== What this task involves ==
Copy out every line of the listing below with no changes at all.

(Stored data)
-- Opening Marker --

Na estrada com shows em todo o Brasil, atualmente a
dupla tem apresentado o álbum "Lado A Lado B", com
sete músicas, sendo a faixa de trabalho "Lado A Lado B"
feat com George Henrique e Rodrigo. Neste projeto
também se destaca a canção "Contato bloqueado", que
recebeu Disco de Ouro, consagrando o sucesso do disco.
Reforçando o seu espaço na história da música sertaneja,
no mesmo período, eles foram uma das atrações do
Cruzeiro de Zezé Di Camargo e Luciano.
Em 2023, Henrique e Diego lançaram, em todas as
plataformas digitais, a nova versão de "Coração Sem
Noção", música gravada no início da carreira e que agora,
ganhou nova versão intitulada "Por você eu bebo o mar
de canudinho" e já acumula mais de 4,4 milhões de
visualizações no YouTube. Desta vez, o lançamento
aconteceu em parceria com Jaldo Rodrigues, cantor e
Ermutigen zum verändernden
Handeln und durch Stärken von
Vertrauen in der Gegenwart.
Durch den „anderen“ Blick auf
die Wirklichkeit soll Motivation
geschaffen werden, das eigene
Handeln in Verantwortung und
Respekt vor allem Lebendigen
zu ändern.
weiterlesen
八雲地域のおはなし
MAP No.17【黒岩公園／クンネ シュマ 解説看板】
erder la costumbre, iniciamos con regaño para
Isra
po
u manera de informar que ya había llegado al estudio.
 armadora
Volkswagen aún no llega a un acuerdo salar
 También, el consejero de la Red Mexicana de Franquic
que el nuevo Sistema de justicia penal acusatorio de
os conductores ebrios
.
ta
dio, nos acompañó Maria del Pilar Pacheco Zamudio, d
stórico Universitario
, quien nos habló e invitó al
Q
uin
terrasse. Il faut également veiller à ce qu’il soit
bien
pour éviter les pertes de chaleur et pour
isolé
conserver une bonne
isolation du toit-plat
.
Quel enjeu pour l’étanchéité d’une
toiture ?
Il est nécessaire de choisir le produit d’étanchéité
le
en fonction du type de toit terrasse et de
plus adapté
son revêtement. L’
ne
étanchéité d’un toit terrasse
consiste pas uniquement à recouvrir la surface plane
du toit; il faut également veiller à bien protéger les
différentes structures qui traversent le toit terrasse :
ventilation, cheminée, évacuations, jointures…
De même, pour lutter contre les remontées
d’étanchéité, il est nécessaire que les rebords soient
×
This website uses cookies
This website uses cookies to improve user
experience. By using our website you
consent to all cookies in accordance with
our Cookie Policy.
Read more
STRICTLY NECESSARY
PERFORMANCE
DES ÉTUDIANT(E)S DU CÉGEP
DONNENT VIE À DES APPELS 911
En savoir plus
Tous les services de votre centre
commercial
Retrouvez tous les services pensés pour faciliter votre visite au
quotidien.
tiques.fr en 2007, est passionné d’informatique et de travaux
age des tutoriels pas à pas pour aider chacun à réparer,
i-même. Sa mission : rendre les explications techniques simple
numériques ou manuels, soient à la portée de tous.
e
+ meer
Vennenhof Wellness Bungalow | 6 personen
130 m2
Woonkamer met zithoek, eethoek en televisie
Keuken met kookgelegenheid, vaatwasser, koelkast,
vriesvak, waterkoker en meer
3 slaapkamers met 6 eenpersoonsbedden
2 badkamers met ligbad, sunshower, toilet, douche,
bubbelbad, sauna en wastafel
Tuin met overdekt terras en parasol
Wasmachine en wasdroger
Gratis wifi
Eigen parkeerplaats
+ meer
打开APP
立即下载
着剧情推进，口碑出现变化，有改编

-- Closing Marker --

== Exercise response ==
Na estrada com shows em todo o Brasil, atualmente a
dupla tem apresentado o álbum "Lado A Lado B", com
sete músicas, sendo a faixa de trabalho "Lado A Lado B"
feat com George Henrique e Rodrigo. Neste projeto
também se destaca a canção "Contato bloqueado", que
recebeu Disco de Ouro, consagrando o sucesso do disco.
Reforçando o seu espaço na história da música sertaneja,
no mesmo período, eles foram uma das atrações do
Cruzeiro de Zezé Di Camargo e Luciano.
Em 2023, Henrique e Diego lançaram, em todas as
plataformas digitais, a nova versão de "Coração Sem
Noção", música gravada no início da carreira e que agora,
ganhou nova versão intitulada "Por você eu bebo o mar
de canudinho" e já acumula mais de 4,4 milhões de
visualizações no YouTube. Desta vez, o lançamento
aconteceu em parceria com Jaldo Rodrigues, cantor e
Ermutigen zum verändernden
Handeln und durch Stärken von
Vertrauen in der Gegenwart.
Durch den „anderen“ Blick auf
die Wirklichkeit soll Motivation
geschaffen werden, das eigene
Handeln in Verantwortung und
Respekt vor allem Lebendigen
zu ändern.
weiterlesen
八雲地域のおはなし
MAP No.17【黒岩公園／クンネ シュマ 解説看板】
erder la costumbre, iniciamos con regaño para
Isra
po
u manera de informar que ya había llegado al estudio.
 armadora
Volkswagen aún no llega a un acuerdo salar
 También, el consejero de la Red Mexicana de Franquic
que el nuevo Sistema de justicia penal acusatorio de
os conductores ebrios
.
ta
dio, nos acompañó Maria del Pilar Pacheco Zamudio, d
stórico Universitario
, quien nos habló e invitó al
Q
uin
terrasse. Il faut également veiller à ce qu’il soit
bien
pour éviter les pertes de chaleur et pour
isolé
conserver une bonne
isolation du toit-plat
.
Quel enjeu pour l’étanchéité d’une
toiture ?
Il est nécessaire de choisir le produit d’étanchéité
le
en fonction du type de toit terrasse et de
plus adapté
son revêtement. L’
ne
étanchéité d’un toit terrasse
consiste pas uniquement à recouvrir la surface plane
du toit; il faut également veiller à bien protéger les
différentes structures qui traversent le toit terrasse :
ventilation, cheminée, évacuations, jointures…
De même, pour lutter contre les remontées
d’étanchéité, il est nécessaire que les rebords soient
×
This website uses cookies
This website uses cookies to improve user
experience. By using our website you
consent to all cookies in accordance with
our Cookie Policy.
Read more
STRICTLY NECESSARY
PERFORMANCE
DES ÉTUDIANT(E)S DU CÉGEP
DONNENT VIE À DES APPELS 911
En savoir plus
Tous les services de votre centre
commercial
Retrouvez tous les services pensés pour faciliter votre visite au
quotidien.
tiques.fr en 2007, est passionné d’informatique et de travaux
age des tutoriels pas à pas pour aider chacun à réparer,
i-même. Sa mission : rendre les explications techniques simple
numériques ou manuels, soient à la portée de tous.
e
+ meer
Vennenhof Wellness Bungalow | 6 personen
130 m2
Woonkamer met zithoek, eethoek en televisie
Keuken met kookgelegenheid, vaatwasser, koelkast,
vriesvak, waterkoker en meer
3 slaapkamers met 6 eenpersoonsbedden
2 badkamers met ligbad, sunshower, toilet, douche,
bubbelbad, sauna en wastafel
Tuin met overdekt terras en parasol
Wasmachine en wasdroger
Gratis wifi
Eigen parkeerplaats
+ meer
打开APP
立即下载
着剧情推进，口碑出现变化，有改编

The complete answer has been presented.